It could be argued that math and languages are the most difficult subjects to teach. Both involve teaching the mind to process things in completely new ways and require extensive, repetitive practice. Some people are innately capable, and some just can't seem to get it. At the college level, they also share the expectation that in four classes out of five, your professor will speak a language you don't. Maybe it's these common challenges that are behind the prevalence of online, "interactive" learning programs in these subjects.
In the long battle against laziness and failing grades, the latest panacea is the Internet. In every corner of academia, professors have discovered the Internet and realized they can force us to do the homework we should be doing on our own while the computer handles the labor of administering and grading the work, providing professors with a printout of grades and their students with greater enlightenment.
The Texas A&M Math Department is pilot testing a course redesign in a few sections of its Math 141 classes. Lectures are watched online before class in short video segments rather than being administered during class. Homework assignments are also completed online. To fill class time, students are divided into small groups and complete group assignments over the material covered in the videos. To compensate for the amount of time spent working outside of class, 75 minute class periods are shortened to 50 and those classes meet only twice a week.
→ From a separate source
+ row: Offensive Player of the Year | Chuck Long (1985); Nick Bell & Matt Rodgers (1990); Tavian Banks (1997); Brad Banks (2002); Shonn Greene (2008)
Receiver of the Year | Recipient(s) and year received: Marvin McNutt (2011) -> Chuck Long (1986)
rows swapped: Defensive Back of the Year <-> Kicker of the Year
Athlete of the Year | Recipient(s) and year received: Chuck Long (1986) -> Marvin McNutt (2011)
The program, developed with the assistance of a $350,000 grant from the Texas Higher Education Coordinating Board, seems like a good one. It's built on sound principles, such as students learn more easily from peers than from their teachers (of course, this relies on the assumption that the peers know what they're doing) and some less sound ones - for example, the idea that students will learn as well from the static videos as from an interactive person.
The video lectures are time consuming, yet fail to deliver the material as effectively as a live lecturer. Students can't ask the video to phrase something a different way or review a background concept. Review sessions and the availability of the professor in class serve to fill this gap, but cannot do it well enough. Despite all this, the greatest flaw in the system is the attitude that it conveys to students: that we need to be (and will be, like it or not) force-fed our course work.
So why the change? Why resort to a flawed system instead of that old one we've had for years? The problem with math isn't that it's inherently difficult, or that the math department has its collective head on backwards. It's not even a problem with math, it's with us. It's that most students are looking to do the least amount of work possible to get the grade without dropping the ball on any of their other courses. This means non-obligatory practice is unlikely to get done. Competence at math (like a lot of things) necessarily requires practice.
Because professors (for the most part) genuinely care about their subjects and want students to learn, they have been trying for years to reconcile these forces. But, since we're college students, supposedly adults, our professors can't force us to practice. The only way they can "force" us to do anything is by grading it, and even so it's our choice to do it or not.
Students don't do optional, said G. Donald Allen, professor of mathematics and director of the Center for Technology-Mediated Learning in Mathematics. No one can pay attention for a whole lecture, so time is wasted and material missed. Instead, students in the redesigned courses become active learners. It makes them put in the required time outside of class and makes better use of in-class time, while framing the professor as a friend and ally.
In last semester's first two pilot sections of the redesign, test grades (overall) went up and most students enjoyed the new format.
The course redesign could be useful for a lot of students, especially those who have difficulty learning from traditional lecture format classes and recognize that they will have a hard time putting in the required out of class effort unless it's mandatory. For me, this is somewhere on par with going to some Christian private schools where students have mandatory chapel times, curfews, rules about who can and can't be in dorm rooms and the friendly RAs periodically search rooms for banned substances. Basically, students pay someone to help them maintain their morals through threat of punishment or expulsion. Similarly, A&M will help you maintain your study habits by way of grades.
The unfortunate truth is that the Internet is not magical; it's certainly no substitute for a real person. It's also no excuse for piling on more work than the credit hours are worth, however well intentioned it may be. Materials like the online videos should be available for motivated students to make use of, but not mandatory. College students are not high schoolers, even though we sometimes act like them. We shouldn't need to be forced to do the work necessary to learn; it's time to grow up and get self-motivated. And when we are lazy and we don't do it, we fail or Q-drop and have to pay for the course again or change our major. In any case, we are held responsible for our actions.
It's not your professor's job to make you learn, and it's time the professors and students alike realized it.